Mark then returned to the room with two tin cans with a string inserted in the middle.  He explained to Lucilla that the voice vibrates the speaker and the vibrations travel to the other phone.  At the other end the receiver vibrates and she would be able to hear a voice like his.

He then stretched out the two tin cans linked together with string.  He spoke into it while Lucilla held the can to her ear.  Sure enough, she heard Mark's voice int the tin can itself.

Then she was able to understand the principle of how vibrations were used to communicate.

That night Mark brought a wind-up record player with a speaker arm with a needle to their apartment.  He explained how the speaker was connected to a needle that picked up vibrations from the grooves in the record.  When Mark put a record on, she heard an orchestra and a singer.

"it's just like someone else is in our room here.  What a wonderful device."

"There is something else we can do besides listen to the music."

"What, Mark?"

"We can dance."  He then put on soft music with a steady beat and held out his arms for Lucilla.  She felt so warm and loved in his arms as he suggested that she follow the beat of the music and that their legs would move with the music.  So in a few nights Mark held Lucilla close as they enjoyed a number of songs on the record player.  Lucilla especially enjoyed being so close to Mark.

Here was a man that Lucilla respected, and she was beginning to have feelings for.

The next day she introduced Lucilla to radios.  There was a boadcast short wave radio bringing the British Broadcasting Company or BBC. There both music and radio fiction stories.

Then Mark showed Lucilla his transmitteer that he used in order to bring the plane down to take her and him to Algiers.

Lucilla caught on fast to the operation of a two-way radio.

But the Morse Code was harder.  Mark expained that sometimes the voice would not transmit because of atmospheric conditions would not allow it. In such case they would have use a code of long and short sounds known as Dots and Dashes.  The code had been used over wire for almost a hundred years and was still reliable when nothing else would work.

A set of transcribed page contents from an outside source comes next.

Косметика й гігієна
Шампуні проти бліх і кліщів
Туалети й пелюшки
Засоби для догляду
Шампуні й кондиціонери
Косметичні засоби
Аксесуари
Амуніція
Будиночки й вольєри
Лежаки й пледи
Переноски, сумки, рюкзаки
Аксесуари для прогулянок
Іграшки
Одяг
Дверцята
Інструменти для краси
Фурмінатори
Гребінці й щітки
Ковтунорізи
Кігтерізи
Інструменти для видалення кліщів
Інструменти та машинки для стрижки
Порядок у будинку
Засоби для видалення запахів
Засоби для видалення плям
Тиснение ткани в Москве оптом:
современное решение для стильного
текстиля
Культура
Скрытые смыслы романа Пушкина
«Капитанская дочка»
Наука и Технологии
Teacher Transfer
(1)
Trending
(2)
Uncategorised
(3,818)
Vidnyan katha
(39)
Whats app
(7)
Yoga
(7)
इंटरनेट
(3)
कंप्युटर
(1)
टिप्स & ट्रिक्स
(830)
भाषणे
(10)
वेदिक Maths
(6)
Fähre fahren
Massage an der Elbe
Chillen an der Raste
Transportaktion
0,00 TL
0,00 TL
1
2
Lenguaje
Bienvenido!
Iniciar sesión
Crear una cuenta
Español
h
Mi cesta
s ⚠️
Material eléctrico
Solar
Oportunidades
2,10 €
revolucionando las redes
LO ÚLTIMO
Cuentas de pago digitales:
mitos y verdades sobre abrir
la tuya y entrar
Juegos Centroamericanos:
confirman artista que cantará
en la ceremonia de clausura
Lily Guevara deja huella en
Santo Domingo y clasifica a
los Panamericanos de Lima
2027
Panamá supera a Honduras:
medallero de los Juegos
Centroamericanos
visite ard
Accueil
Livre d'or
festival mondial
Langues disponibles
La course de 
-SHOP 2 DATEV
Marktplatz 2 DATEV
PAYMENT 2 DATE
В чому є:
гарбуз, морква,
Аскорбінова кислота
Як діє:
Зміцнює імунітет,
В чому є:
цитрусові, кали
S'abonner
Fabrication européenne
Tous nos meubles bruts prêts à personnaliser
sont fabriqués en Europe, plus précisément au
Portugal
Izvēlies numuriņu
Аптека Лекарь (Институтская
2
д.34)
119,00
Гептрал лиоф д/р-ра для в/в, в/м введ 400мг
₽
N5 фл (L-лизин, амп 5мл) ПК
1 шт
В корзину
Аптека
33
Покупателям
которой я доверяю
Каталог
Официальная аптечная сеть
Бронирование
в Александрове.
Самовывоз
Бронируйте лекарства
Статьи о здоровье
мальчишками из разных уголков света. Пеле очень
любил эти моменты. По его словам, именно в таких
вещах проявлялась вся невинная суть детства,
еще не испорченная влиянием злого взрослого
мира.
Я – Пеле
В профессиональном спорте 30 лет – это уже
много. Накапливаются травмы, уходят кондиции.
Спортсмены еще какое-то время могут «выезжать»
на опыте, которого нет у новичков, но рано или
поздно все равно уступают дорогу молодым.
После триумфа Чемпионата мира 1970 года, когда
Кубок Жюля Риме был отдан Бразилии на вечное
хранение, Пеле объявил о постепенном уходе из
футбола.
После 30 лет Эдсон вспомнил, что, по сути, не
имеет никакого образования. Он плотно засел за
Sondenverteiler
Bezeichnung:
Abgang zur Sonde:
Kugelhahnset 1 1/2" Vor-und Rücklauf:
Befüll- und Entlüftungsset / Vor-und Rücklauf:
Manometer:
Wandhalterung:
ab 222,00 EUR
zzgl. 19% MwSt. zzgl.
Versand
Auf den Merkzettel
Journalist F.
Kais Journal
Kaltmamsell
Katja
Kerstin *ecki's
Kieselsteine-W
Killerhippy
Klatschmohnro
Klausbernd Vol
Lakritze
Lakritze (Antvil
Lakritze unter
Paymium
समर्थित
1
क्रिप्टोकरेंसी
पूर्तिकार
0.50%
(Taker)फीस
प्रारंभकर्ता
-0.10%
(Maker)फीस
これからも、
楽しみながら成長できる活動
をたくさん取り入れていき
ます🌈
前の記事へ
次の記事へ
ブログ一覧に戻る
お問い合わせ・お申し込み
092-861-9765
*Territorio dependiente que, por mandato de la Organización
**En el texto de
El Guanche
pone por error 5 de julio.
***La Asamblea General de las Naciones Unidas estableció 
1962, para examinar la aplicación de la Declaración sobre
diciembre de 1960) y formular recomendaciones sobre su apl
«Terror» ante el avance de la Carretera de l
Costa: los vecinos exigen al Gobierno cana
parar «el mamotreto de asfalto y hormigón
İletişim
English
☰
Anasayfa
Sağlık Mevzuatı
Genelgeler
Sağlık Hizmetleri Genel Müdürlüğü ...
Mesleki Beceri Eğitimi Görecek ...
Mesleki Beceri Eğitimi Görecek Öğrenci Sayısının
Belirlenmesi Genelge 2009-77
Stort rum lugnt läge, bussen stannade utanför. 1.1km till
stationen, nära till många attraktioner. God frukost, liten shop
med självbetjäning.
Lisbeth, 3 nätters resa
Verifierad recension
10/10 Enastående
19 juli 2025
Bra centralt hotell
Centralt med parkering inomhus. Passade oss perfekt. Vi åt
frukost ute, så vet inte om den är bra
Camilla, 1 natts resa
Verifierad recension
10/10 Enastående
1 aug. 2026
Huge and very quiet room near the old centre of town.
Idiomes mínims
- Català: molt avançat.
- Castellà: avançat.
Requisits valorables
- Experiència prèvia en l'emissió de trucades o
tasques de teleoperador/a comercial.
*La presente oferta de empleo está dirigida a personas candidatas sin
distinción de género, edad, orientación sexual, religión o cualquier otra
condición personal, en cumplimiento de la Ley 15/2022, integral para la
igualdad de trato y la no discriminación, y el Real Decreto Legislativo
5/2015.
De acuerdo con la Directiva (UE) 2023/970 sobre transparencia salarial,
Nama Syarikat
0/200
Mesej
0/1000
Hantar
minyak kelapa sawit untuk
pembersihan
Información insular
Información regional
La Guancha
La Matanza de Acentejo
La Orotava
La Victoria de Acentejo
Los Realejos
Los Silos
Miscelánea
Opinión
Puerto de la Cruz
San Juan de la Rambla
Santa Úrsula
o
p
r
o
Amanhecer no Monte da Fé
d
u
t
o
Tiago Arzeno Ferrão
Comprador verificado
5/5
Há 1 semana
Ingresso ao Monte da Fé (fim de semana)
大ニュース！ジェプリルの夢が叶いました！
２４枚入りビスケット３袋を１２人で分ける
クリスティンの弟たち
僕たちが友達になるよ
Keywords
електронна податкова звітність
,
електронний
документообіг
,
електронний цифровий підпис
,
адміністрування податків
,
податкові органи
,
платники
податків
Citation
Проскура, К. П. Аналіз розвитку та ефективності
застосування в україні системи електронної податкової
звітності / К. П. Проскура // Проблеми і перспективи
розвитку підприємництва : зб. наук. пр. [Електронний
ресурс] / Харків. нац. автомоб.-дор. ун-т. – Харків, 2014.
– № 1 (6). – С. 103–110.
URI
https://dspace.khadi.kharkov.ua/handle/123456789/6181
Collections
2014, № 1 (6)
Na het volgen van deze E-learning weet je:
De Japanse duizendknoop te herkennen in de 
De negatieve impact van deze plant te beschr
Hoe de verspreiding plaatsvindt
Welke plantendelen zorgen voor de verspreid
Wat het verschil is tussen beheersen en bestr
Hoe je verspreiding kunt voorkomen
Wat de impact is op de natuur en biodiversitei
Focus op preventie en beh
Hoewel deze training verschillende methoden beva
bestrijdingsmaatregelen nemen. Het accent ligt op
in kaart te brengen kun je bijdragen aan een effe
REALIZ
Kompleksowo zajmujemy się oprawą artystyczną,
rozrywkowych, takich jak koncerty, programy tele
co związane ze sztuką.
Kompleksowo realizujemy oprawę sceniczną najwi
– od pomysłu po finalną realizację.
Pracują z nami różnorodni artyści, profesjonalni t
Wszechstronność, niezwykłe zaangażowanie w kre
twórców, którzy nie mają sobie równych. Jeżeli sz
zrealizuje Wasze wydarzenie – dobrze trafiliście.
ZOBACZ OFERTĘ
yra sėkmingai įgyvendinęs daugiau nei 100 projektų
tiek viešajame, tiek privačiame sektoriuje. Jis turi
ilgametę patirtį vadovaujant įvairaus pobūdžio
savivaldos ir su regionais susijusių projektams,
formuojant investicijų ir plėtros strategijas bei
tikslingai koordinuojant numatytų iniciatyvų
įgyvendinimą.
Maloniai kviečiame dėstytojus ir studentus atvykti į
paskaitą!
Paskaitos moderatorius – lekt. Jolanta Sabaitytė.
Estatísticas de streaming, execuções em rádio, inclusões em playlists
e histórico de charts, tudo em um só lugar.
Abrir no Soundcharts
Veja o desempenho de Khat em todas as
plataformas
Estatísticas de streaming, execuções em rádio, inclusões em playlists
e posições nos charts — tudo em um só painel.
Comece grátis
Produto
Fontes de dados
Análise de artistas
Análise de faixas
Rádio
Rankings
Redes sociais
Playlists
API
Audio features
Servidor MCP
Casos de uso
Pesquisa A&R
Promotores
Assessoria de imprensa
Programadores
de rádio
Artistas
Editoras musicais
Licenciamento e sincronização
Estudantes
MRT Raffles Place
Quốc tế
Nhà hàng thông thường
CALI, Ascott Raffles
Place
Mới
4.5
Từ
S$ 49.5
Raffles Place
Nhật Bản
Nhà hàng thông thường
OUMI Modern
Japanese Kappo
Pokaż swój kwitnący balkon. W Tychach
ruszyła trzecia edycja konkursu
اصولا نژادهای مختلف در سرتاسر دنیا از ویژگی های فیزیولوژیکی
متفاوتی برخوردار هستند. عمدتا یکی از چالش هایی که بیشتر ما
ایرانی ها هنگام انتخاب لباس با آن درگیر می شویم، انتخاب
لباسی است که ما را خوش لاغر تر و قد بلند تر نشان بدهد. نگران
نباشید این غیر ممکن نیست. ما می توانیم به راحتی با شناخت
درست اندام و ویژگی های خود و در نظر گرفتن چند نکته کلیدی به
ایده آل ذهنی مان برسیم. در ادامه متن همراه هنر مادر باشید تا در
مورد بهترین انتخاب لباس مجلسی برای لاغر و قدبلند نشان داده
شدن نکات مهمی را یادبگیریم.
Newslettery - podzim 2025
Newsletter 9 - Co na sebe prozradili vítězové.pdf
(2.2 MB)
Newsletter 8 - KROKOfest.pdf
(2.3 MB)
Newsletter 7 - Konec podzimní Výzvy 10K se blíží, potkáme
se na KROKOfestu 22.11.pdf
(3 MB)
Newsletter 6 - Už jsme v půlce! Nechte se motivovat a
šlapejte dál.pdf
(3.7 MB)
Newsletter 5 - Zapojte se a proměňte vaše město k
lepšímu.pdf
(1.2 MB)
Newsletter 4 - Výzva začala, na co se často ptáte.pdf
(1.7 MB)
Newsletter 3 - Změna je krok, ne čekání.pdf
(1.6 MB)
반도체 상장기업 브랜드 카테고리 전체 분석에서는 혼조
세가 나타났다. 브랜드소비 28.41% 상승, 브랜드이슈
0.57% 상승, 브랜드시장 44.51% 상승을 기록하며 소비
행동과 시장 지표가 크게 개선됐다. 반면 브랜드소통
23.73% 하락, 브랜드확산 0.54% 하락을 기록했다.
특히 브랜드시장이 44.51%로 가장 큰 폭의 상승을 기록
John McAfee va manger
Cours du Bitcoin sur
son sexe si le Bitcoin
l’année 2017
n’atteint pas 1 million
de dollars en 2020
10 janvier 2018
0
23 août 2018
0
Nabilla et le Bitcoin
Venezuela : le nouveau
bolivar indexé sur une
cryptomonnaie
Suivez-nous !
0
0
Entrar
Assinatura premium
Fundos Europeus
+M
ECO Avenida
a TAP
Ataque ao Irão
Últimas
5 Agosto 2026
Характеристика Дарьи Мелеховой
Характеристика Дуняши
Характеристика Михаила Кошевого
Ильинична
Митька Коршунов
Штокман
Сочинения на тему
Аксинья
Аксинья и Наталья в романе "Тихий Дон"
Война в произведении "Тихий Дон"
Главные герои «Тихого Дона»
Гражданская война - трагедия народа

"One other task remains.  We must train you to observe things.  We will be traveling from the South of Italy toward Rome over a matter of months.  Our job will be to count or estimate the numbers of soldiers.  We must be able to describe the types of weapons, vehicles, planes in the sky, vehicles on the ground.  We cannot merely make notes in daily logs as we go along the countryside."

'What do we do then.  We memorize those figures.  If someone finds troop numbers witten down or anything else, the Germans or Italian military will shoot us as spies."

"Will we not be spies?"

"Yes, we will, Lucy."

"Then, Mark, you and I are going to have to rely on each other and trust each other to the fullest."

"Yes, now, Lucy,"  Mark said while showing Lucilla hundreds of cards showing Italian and German weapons and vehicles.  "We have some more work to do."

They practiced looking at them for hours until Lucilla was as competent as Mark.

As Lucilla's training drew to a close, they went to a fancy restaurant.  Even Lucilla thought it was as opulent as anything she had enjoyed in Rome.

There were tables with fringed table cloths, long candles on the tables, waiters in dinner jackets, and meals of several courses.  Lucilla found it almost equal to her most elaborate feasts in Rome. Nothing in her experience would rival that of Ancient Rome.  By this time Lucilla respected Mark too much to tell him that she often had far better entertainment and food.

Nevertheless, she enjoyed the slow dancing in which she learned to lean her head against Mark's shoulder.  Lucilla was used to lust often but not the romantic feelings she was having for Mark.

Mark must have felt it too.

When they got back to their apartment, Lucilla kissed Mark with extra passion.  Mark responded with equal affection.

Then something happend that Lucilla had not anticipated.  She never thought it would happen.

She and Mark then made passionate love for half the night.